Tobi Soniyi in Abuja
The ECOWAS Community Court of Justice has found the Federal Government of Nigeria guilty for extra-judicial killings of eight persons in the deadly September 20, 2013 raid of an uncompleted building at Apo Residential Area by officers and men of the Nigerian Army and Department of Security Services (DSS).
Twelve other persons also suffered various degree of gunshot injuries during the attack.
The court therefore ordered the payment of $200,000 to the families of each of the persons killed in the raid and $150,000 to the 12 others who were injured from the attacks.
The court described the actions by the security operatives as unlawful, illegal and unjustified.
ECOWAS court rejected the argument of the federal government that the incident occurred in the course of maintaining rule of law
It held that, though the Nigerian Government had a duty to maintain law and order in the society, it had a corresponding duty to protect innocent citizens caught in the cross fire as well as providing remedy for victims who suffer loss of body, limbs and property in the cross fire under international humanitarian law.
The court also found that excessive force was used by the Nigerian law enforcement agencies.
It held that the facts presented before it did not disclose circumstances that warranted the use of lethal force as done by the Nigerian Government on its own citizens.
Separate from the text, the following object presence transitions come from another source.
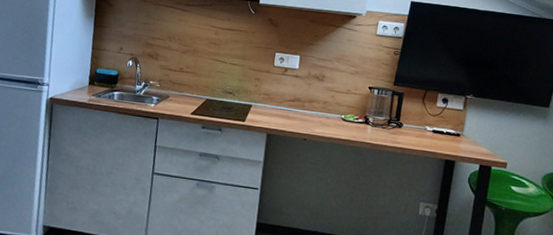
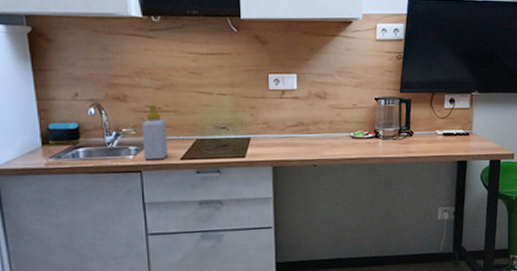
soap bottle: none [162,64,185,112] -> present [141,105,169,160]

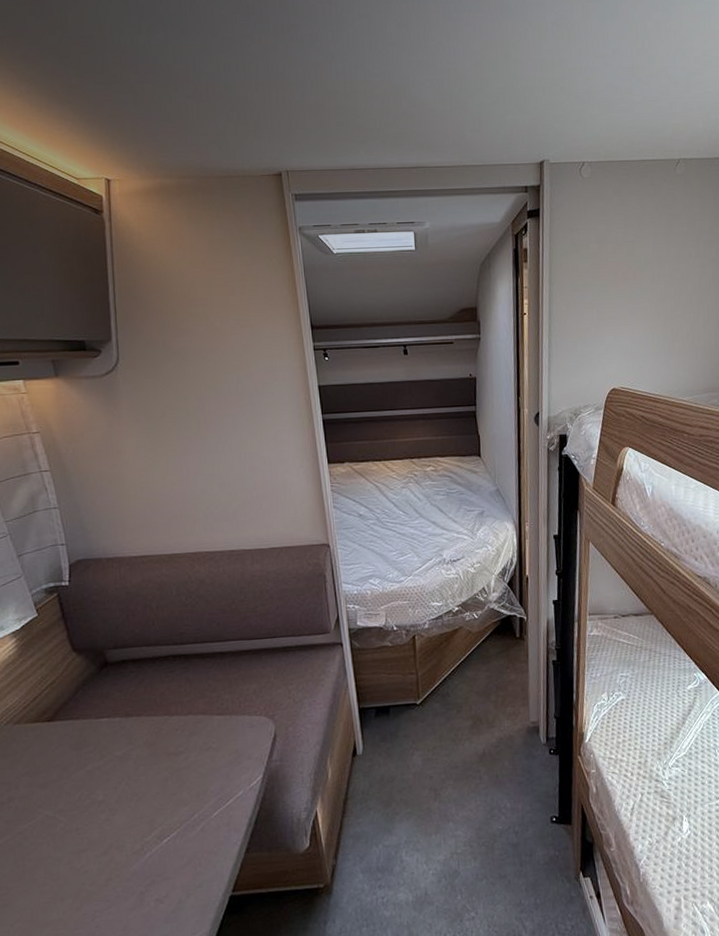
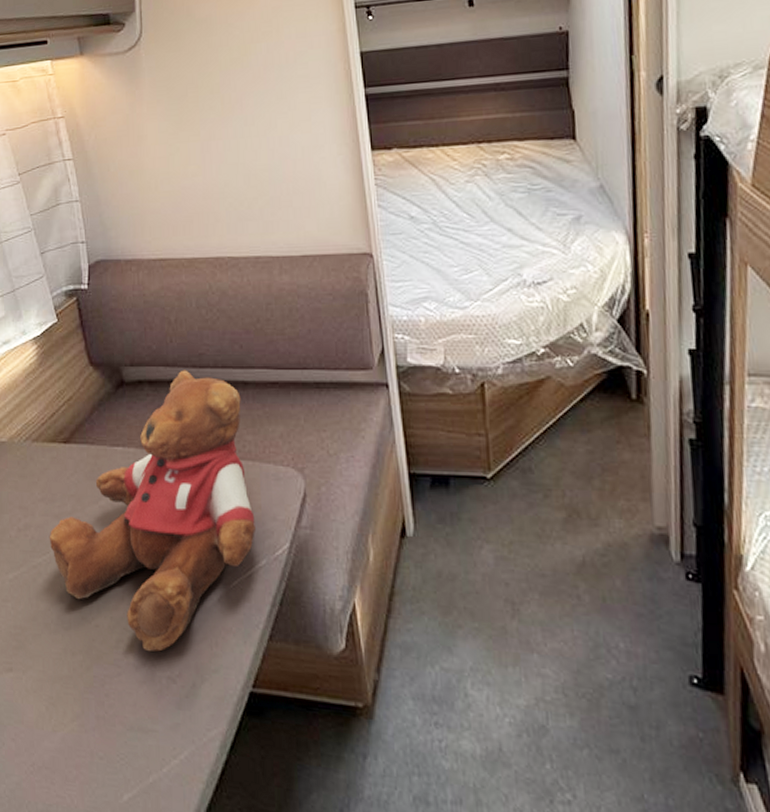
teddy bear: none [34,647,233,883] -> present [49,370,255,652]

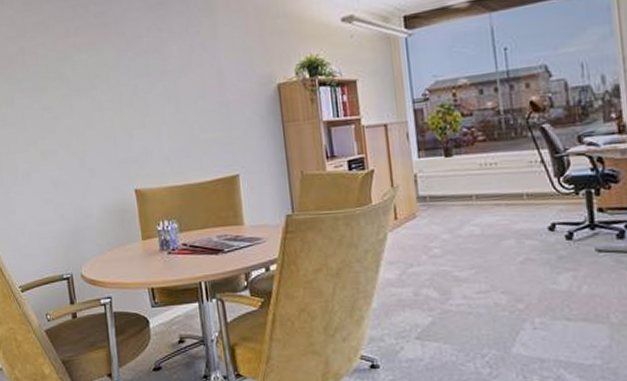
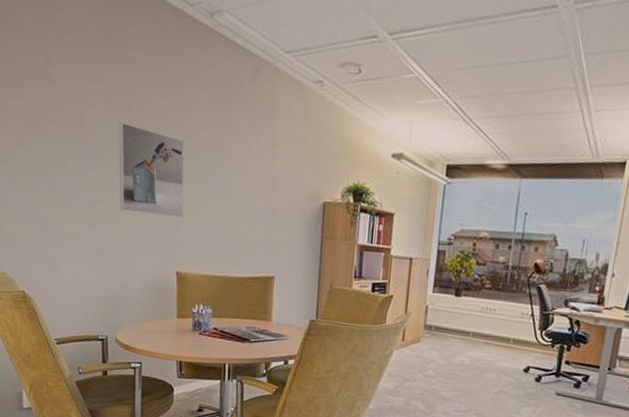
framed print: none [59,47,134,137] -> present [119,122,185,218]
The court rejected the Nigerian Government’s contention that it law enforcement agencies acted in self-defence in response to gunshots fired at them by occupants of the building.
The court also rejected the Nigerian Government’s claim that it raided the building on account of intelligent report it received that the dreaded terrorist group, “Boko Haram”, was carrying out its activities in the building
The court wondered why the alleged intelligence report was not tendered before the court.
The court further found that the Nigerian Government upon realising that unarmed civilians were also occupying the building, ought to issue warning before embarking on “a shooting spree” which led to the loss of 8 lives with 12 people sustaining various degrees of gun shot wounds.
It described the situation as both shocking, alarming and deserving of condemnation.
The court noted that up till the time of the judgement, the Nigerian Government had failed in its duties under International Law to cause an independent investigation to be carried out after the extra judicial killings.
It noted that the Nigerian Senate Committee which carried out an investigation merely commended the Nigerian law enforcement agencies for nipping the alleged threat to national security in the bud which was in direct contrast with the findings of the National Human Rights Commission (NHRC), the body empowered by Nigerian law to investigate human rights abuses against citizens, which not only condemned the conduct of the law enforcement agencies but also recommended that the Nigerian Government pay compensation to victims of the raid but the Nigerian Government had failed to make the payment till date.
The court directed the Registry to assess cost to be awarded against the Nigerian Government.
The NHRC had earlier found the security agencies guilty of using excessive force when they attacked squatters at the uncompleted building in Apo.